Sara Ortega has done a lot of traveling. While in college and grad school she would jump on a plane every time her bank account permitted. The more places she went, the more people she met and the more life stories she heard that were so remarkably different from her own.
She stayed with dozens of types of people from elderly sisters in Spain to dorming students in Taiwan to U.S. volunteers in Kazakhstan. "It was incredibly eye-opening to hear what other people have confronted," she says.
Through these experiences Sara slowly became exposed to the challenges of international development. And while she reveled in the excitement and adventure of all the travel, there came a point when she wished for more purpose to it all than just fraying her passport's edges. Almost everyone she met seemed to be on an endless trek for more opportunities. And Sara realized that the likelihood that many of them would receive an adequate education to obtain those opportunities was depressingly small.

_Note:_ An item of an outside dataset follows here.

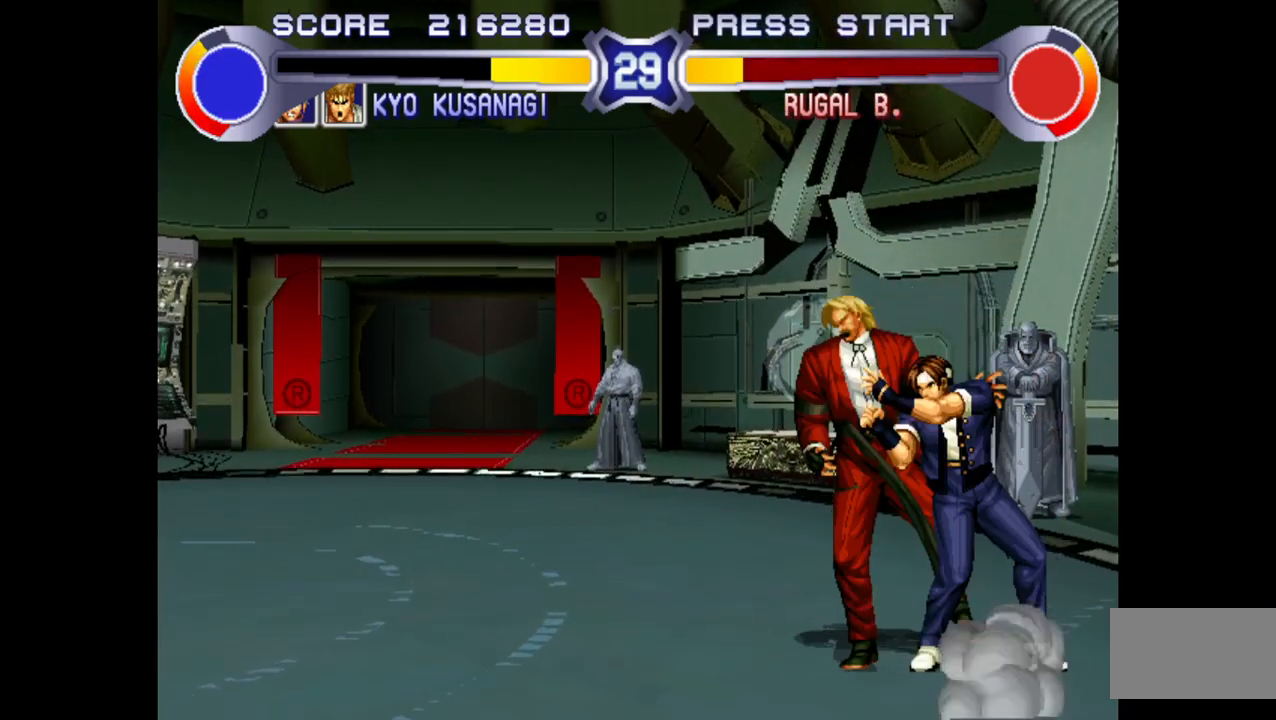
{"buttons": [], "left_stick": "center", "events": [[17, "R1", "up"], [67, "R1", "down"], [133, "R1", "up"], [167, "R1", "down"], [250, "R1", "up"], [300, "R1", "down"], [433, "R1", "up"], [500, "left_stick", "center"]]}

In 2008 Sara accepted a job in Ghana, West Africa working with an adult education program. As that contract came to a close, she began talking with a few coworkers about what they could do next to further their work in education. After many conversations at a local cafe, Mira Scholars Foundation was born in the Spring of 2009. The organization was designed to advance children's education around the world using the power of online media.
Mira is an entirely web-based nonprofit, featuring organizations that work on the ground with youth in developing countries to make incredible strides in education. The website features a brief write-up of each NGO with a specific funding request. The online community can then learn more about the program and choose to support it.
Sara now serves as the Executive Director of Mira. "It is a constantly growing labor of love," she says, "and I wish I had the capacity to involve everyone I know in this type of work." She describes the special nature of the Mira Scholars organization. It's not a 9-5 office type of environment, she says, but "everyday people with the capacity to provide great things coming together to help others in small ways."
Volunteers are a great example of those "everyday people." At Mira they perform important tasks such as legal and accounting work, donor outreach via Facebook, and setting up a monitoring system with the NGO teams in Cambodia. Sara recognizes the symbiotic relationship between her volunteers and her organization. "Everyone is so intelligent," she says, "and they understand that their skills, at any level, help Mira thrive."
Recently Sara used VolunteerMatch to recruit a volunteer to do some research and put together an in-house grant opportunities list. "I believe more people now understand that volunteering works to their personal benefits in this mad job search atmosphere," Sara explains.
Sara recently traveled to Cambodia to visit the first NGO's that teamed up with the online platform and to see firsthand the impact being made there. "It's my aim/hope that by 2012, we'll roll out additional operations in Latin America," she says.
Mira doesn't fall into the same category as traditional philanthropy, Sara says. "Aside from being web-based, all we're truly doing is telling people's stories who aren't fully able to tell it themselves. The concept is simple, and that's what makes it thrive."